Элла подает Кауфману книжечку с надписью «Конституция» на титульном листе.

– Может быть, вы читали, что у нас светское государство? – Кауфман не вручил даже, силой сунул брошюрку Верховному Жрецу. – Здесь написано, что вы не придете ко мне «с утречка». У нас теперь отделение Храма от Власти, торговли и прочего. У нас присоединение Храма к совести, симфония Храма и хоть какого-то стыда.

Снова телезрителям:

– Я… со мной всё ясно. Скучно сейчас обо мне. Но вы – вам надо сейчас попытаться, стать… наверно, последний ваш шанс.

Гарри замолчал.

Тишина. Тяжелая, душная тишина зала. И освобождающая опустошенность троих землян, выплеснувший всего себя Гарри.

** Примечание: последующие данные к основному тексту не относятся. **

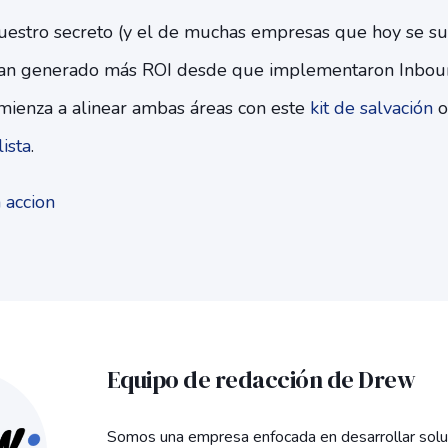
uestro secreto (y el de muchas empresas que hoy se s
han generado más ROI desde que implementaron Inbo
comienza a alinear ambas áreas con este
kit de salvación
o 
ista
.
Equipo de redacción de Drew
Somos una empresa enfocada en desarrollar solu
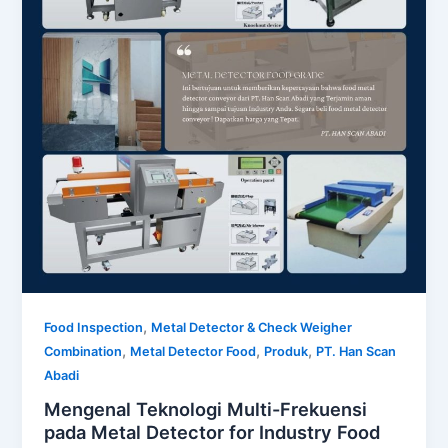
,
Food Inspection
Metal Detector & Check Weigher
,
,
,
Combination
Metal Detector Food
Produk
PT. Han Scan
Abadi
Mengenal Teknologi Multi-Frekuensi
pada Metal Detector for Industry Food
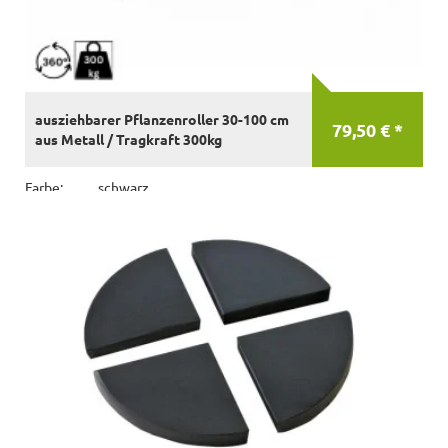
ausziehbarer Pflanzenroller 30-100 cm
79,50 € *
aus Metall / Tragkraft 300kg
Farbe:
schwarz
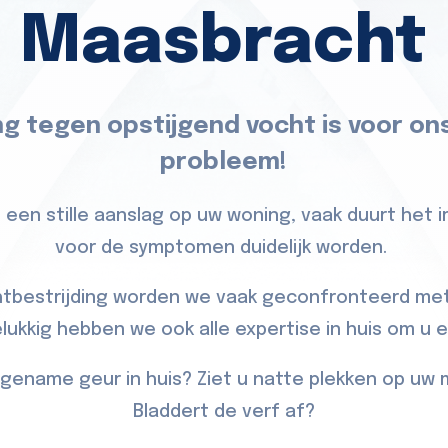
Maasbracht
ng tegen opstijgend vocht is voor on
probleem!
 een stille aanslag op uw woning, vaak duurt het 
voor de symptomen duidelijk worden.
htbestrijding worden we vaak geconfronteerd met
ukkig hebben we ook alle expertise in huis om u 
gename geur in huis? Ziet u natte plekken op uw 
Bladdert de verf af?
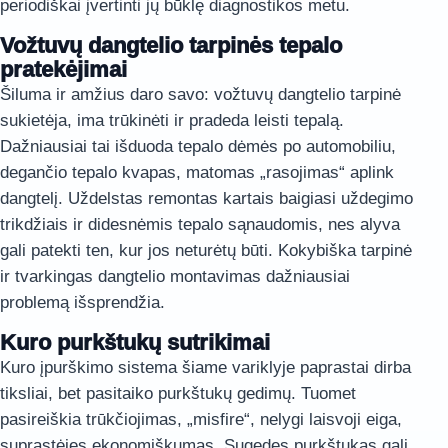
periodiškai įvertinti jų būklę diagnostikos metu.
Vožtuvų dangtelio tarpinės tepalo
pratekėjimai
Šiluma ir amžius daro savo: vožtuvų dangtelio tarpinė
sukietėja, ima trūkinėti ir pradeda leisti tepalą.
Dažniausiai tai išduoda tepalo dėmės po automobiliu,
degančio tepalo kvapas, matomas „rasojimas“ aplink
dangtelį. Uždelstas remontas kartais baigiasi uždegimo
trikdžiais ir didesnėmis tepalo sąnaudomis, nes alyva
gali patekti ten, kur jos neturėtų būti. Kokybiška tarpinė
ir tvarkingas dangtelio montavimas dažniausiai
problemą išsprendžia.
Kuro purkštukų sutrikimai
Kuro įpurškimo sistema šiame variklyje paprastai dirba
tiksliai, bet pasitaiko purkštukų gedimų. Tuomet
pasireiškia trūkčiojimas, „misfire“, nelygi laisvoji eiga,
suprastėjęs ekonomiškumas. Sugedęs purkštukas gali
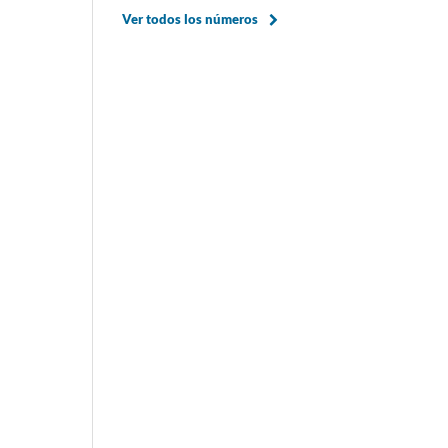
Ver todos los números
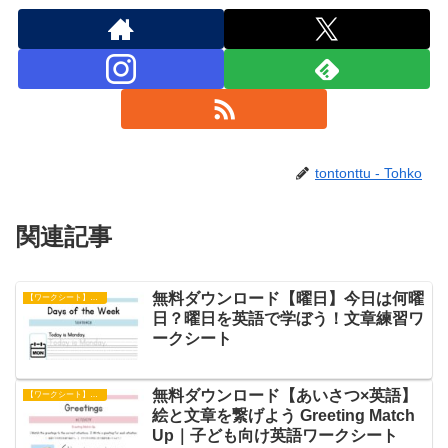
tontonttu - Tohko
関連記事
無料ダウンロード【曜日】今日は何曜
【ワークシート】文章練習
日？曜日を英語で学ぼう！文章練習ワ
ークシート
無料ダウンロード【あいさつ×英語】
【ワークシート】アクティビティ
絵と文章を繋げよう Greeting Match
Up｜子ども向け英語ワークシート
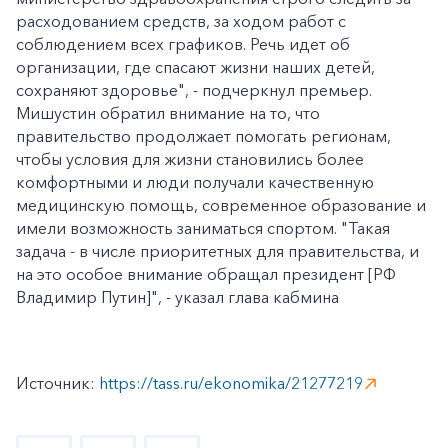
расходованием средств, за ходом работ с
соблюдением всех графиков. Речь идет об
организации, где спасают жизни наших детей,
сохраняют здоровье", - подчеркнул премьер.
Мишустин обратил внимание на то, что
правительство продолжает помогать регионам,
чтобы условия для жизни становились более
комфортными и люди получали качественную
медицинскую помощь, современное образование и
имели возможность заниматься спортом. "Такая
задача - в числе приоритетных для правительства, и
на это особое внимание обращал президент [РФ
Владимир Путин]", - указал глава кабмина
Источник:
https://tass.ru/ekonomika/21277219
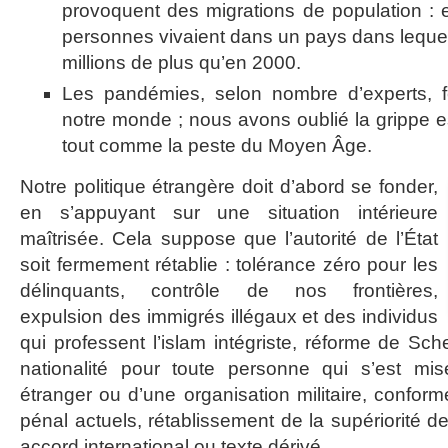
provoquent des migrations de population : 
personnes vivaient dans un pays dans lequel 
millions de plus qu’en 2000.
Les pandémies, selon nombre d’experts, fe
notre monde ; nous avons oublié la grippe
tout comme la peste du Moyen Âge.
Notre politique étrangère doit d’abord se fonder,
en s’appuyant sur une situation intérieure
maîtrisée. Cela suppose que l’autorité de l’État
soit fermement rétablie : tolérance zéro pour les
délinquants, contrôle de nos frontières,
expulsion des immigrés illégaux et des individus
qui professent l’islam intégriste, réforme de S
nationalité pour toute personne qui s’est mi
étranger ou d’une organisation militaire, confor
pénal actuels, rétablissement de la supériorité de
accord international ou texte dérivé.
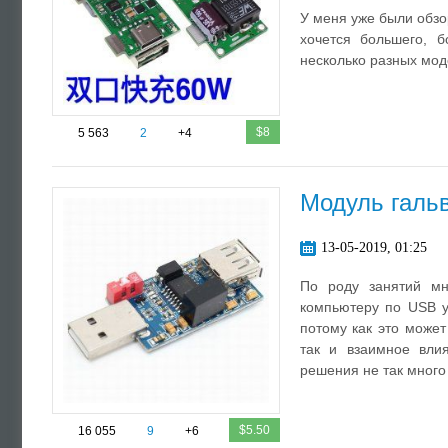
У меня уже были обзо
хочется большего, 
несколько разных моде
$8
5 563
2
+4
Модуль галь
13-05-2019, 01:25
По роду занятий мн
компьютеру по USB у
потому как это может
так и взаимное влия
решения не так много 
$5.50
16 055
9
+6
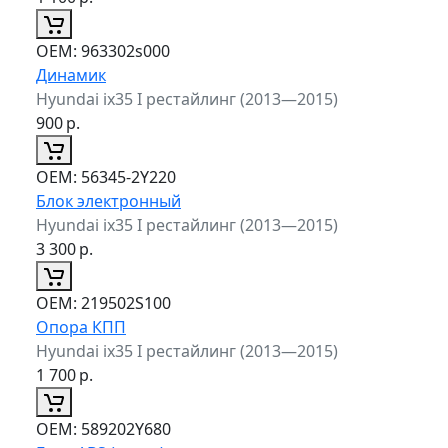
ОЕМ:
963302s000
Динамик
Hyundai ix35 I рестайлинг (2013—2015)
900
р.
ОЕМ:
56345-2Y220
Блок электронный
Hyundai ix35 I рестайлинг (2013—2015)
3 300
р.
ОЕМ:
219502S100
Опора КПП
Hyundai ix35 I рестайлинг (2013—2015)
1 700
р.
ОЕМ:
589202Y680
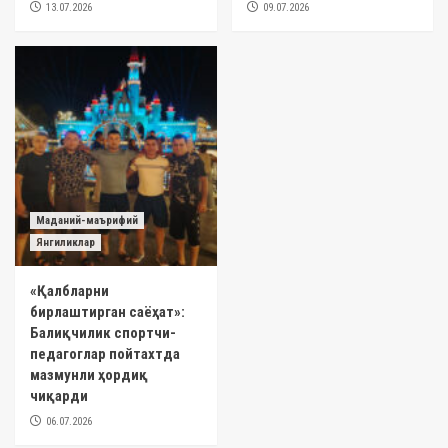
13.07.2026
09.07.2026
Маданий-маърифий
Янгиликлар
«Қалбларни
бирлаштирган саёҳат»:
Балиқчилик спортчи-
педагоглар пойтахтда
мазмунли ҳордиқ
чиқарди
06.07.2026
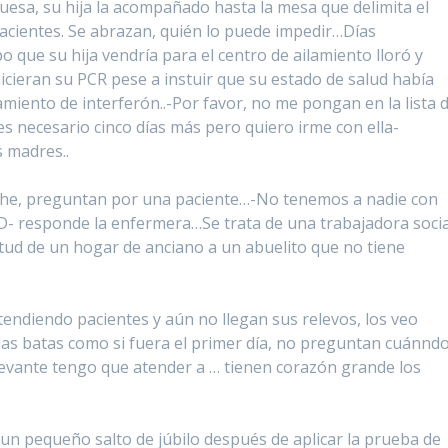
uesa, su hija la acompañado hasta la mesa que delimita el
acientes. Se abrazan, quién lo puede impedir…Días
 que su hija vendría para el centro de ailamiento lloró y
 hicieran su PCR pese a instuir que su estado de salud había
miento de interferón..-Por favor, no me pongan en la lista 
es necesario cinco días más pero quiero irme con ella-
s madres..
noche, preguntan por una paciente…-No tenemos a nadie con
o D- responde la enfermera…Se trata de una trabajadora socia
tud de un hogar de anciano a un abuelito que no tiene
tendiendo pacientes y aún no llegan sus relevos, los veo
ar las batas como si fuera el primer día, no preguntan cuánnd
evante tengo que atender a … tienen corazón grande los
 un pequeño salto de júbilo después de aplicar la prueba de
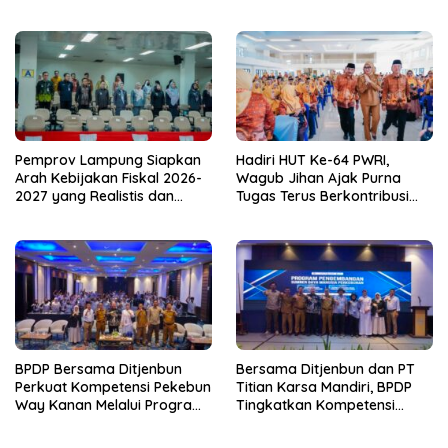
TP PKK Lampung Dorong
Hadapi Musim Kemarau
Pembangunan SDM Dimulai
dari Desa
Pemprov Lampung Siapkan
Hadiri HUT Ke-64 PWRI,
Arah Kebijakan Fiskal 2026-
Wagub Jihan Ajak Purna
2027 yang Realistis dan
Tugas Terus Berkontribusi
Berkelanjutan
untuk Lampung
BPDP Bersama Ditjenbun
Bersama Ditjenbun dan PT
Perkuat Kompetensi Pekebun
Titian Karsa Mandiri, BPDP
Way Kanan Melalui Program
Tingkatkan Kompetensi
SDM Perkebunan 2026
Pekebun Way Kanan Lewat
Bersama PT Titian Karsa
Program SDM Perkebunan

И тут голос Тези, молодой такой, звонкий:

– Скажите, а Глотик сохраняет свою должность?


– Замечательно, Гарри, замечательно! Не ожидал, – Коннор сейчас не у них в микрочипах, а на большом экране. – Что ему Гекуба. Что он Гекубе, да? А как сыграл!

Они не приняли такого тона своего командира. Почему? Не сразу поняли сами. Они стали тем, в кого играли?! Не «Господином Президентом» и его домочадцами, разумеется, но теми, кто любит Летрию, пытается ей помочь и желает добра этим людям?

С Гарри и Эллой даже проще, у них за спиной столько лет «невмешательства» – изучали, прогнозировали. Прогнозировали, изучали. И вот наконец-то действие! А Эвви? Эвви, по пылкости и страстности натуры увлеклась.

– Что мне Гекуба? – переспросил Кауфман. – А я вот потомок тех, кто эмигрировал из той страны, где ничего подобного не произошло… так и не произошло, м-да.


Помощь армии не потребовалась. Госаппарат был слишком растерян, чтоб оказать сопротивление своему главе.